There should be a similar mechanism to turn the symbol table printouts on and off.

Test Program

Class Parser should contain a main method that tests the parser. This test program should initialize I/O, the scanner, and the parser, then parse a D program by calling the method for the nonterminal program. The test program might look something like this.

   // parser test program
   public static void main (String [] args) {

      // create I/O object and open files specified by args
      EchoIO eio = new EchoIO(args);

      // create scanner object (source of tokens)
      Scanner scan = new Scanner(eio);

      // create parser object
      Parser parse = new Parser(scan, eio);

      // parse source program and print a trace
      parse.setTracing(true);
      parse.program();
   }

Hints

Some of the rules in the D grammar contain left recursion and similar problems. Your parser routines won't be able to follow these rules literally. Make the necessary adjustments.
Recursion in the grammar is often used to define sequences of various things like the list of function definitions that make up a program, the factors to be multiplied together to calculate the value of a term, etc. The corresponding parser methods should normally use iteration to process these sequences.
It is a good idea to introduce separate parser methods for things that are similar in the grammar, but mean different things in a D program. An example is the rules for parameters and declarations. While these look nearly the same, the processing needed to handle them in the final compiler may well be quite different. The compiler structure will be cleaner if you define different methods for these non-terminals.
Define simple helper methods to avoid redundant code in the parser. A couple of obvious ones: a method that skips past the current input token and advances to the next one; a method that checks whether the current token is what is expected and advances to the next one if it is.
Feel free to do some checking for syntax errors. One principle to keep in mind: it is important that the parser continue to make progress through the source program. Be sure your error handling strategy doesn't leave the parser stuck somewhere in the input, repeatedly examining the same token without advancing.
Finally, start small. Get a few pieces of the parser working first to test your understanding of the problem by processing a small part of the grammar. Then add to this until you have a complete parser.

Test Programs

We will provide some test programs on the course web site. Watch email for an announcement. It would also be great if everyone would contribute additional test programs by either posting them to the class mailing list, or sending them to cse413-staff@cs so we can add them to the course web.

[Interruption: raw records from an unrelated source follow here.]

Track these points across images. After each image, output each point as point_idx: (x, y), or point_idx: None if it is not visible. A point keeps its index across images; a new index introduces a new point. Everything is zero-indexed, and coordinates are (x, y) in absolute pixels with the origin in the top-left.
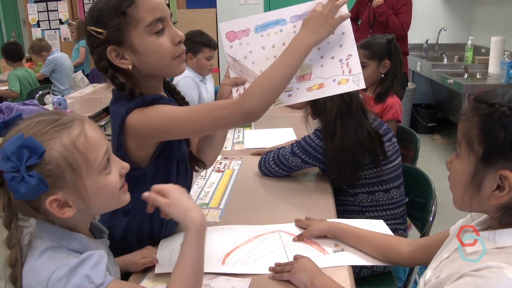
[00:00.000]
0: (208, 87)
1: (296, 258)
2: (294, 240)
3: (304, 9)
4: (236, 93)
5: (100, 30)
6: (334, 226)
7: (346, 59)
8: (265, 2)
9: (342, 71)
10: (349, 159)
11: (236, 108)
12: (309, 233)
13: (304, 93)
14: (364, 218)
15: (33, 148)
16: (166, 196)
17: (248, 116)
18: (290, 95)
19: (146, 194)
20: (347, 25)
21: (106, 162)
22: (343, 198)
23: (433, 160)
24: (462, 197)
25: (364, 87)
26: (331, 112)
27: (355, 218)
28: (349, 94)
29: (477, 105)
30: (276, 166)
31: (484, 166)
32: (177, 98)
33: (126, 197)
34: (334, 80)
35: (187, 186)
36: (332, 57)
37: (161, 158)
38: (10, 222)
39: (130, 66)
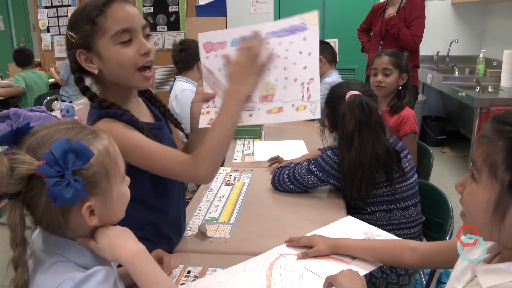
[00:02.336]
0: None
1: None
2: (298, 257)
3: (280, 26)
4: (205, 107)
5: (73, 35)
6: (336, 243)
7: (308, 83)
8: (275, 10)
9: (302, 96)
10: (365, 173)
11: (189, 169)
12: (316, 253)
13: (265, 115)
14: None
15: (81, 153)
16: (95, 238)
17: (198, 181)
18: (250, 115)
19: (79, 240)
20: (315, 45)
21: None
22: (360, 217)
23: (443, 174)
24: (482, 225)
25: (319, 117)
26: (350, 124)
27: None
28: (369, 106)
29: (501, 127)
30: (290, 183)
31: (511, 194)
32: (159, 106)
33: None
34: (293, 106)
35: None
36: (295, 79)
37: None
38: (22, 238)
39: (96, 71)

You should demonstrate that your parser works by running the test program (method main in class Parser) on some sample D programs. The output should show the parser trace and symbol tables and the source code lines that generate them. Be sure that your test program(s) use all of the constructs in the grammar to verify that all of the parser methods work properly.

If you have implemented any error checking, include a test program and output that demonstrates these features of your compiler.

Project Turnin

Turn in your program electronically using the links below:

The regular turnin form will let you turn in several Java source files.
The jar turnin form will let you turn in a single jar file, which can contain an arbitrary number of files. See the jar file help page if you do not know how to create a jar file.

Hand in your solutions to the written problems, the online receipt from the electronic turnin, and the output from your test programs in class on May 24.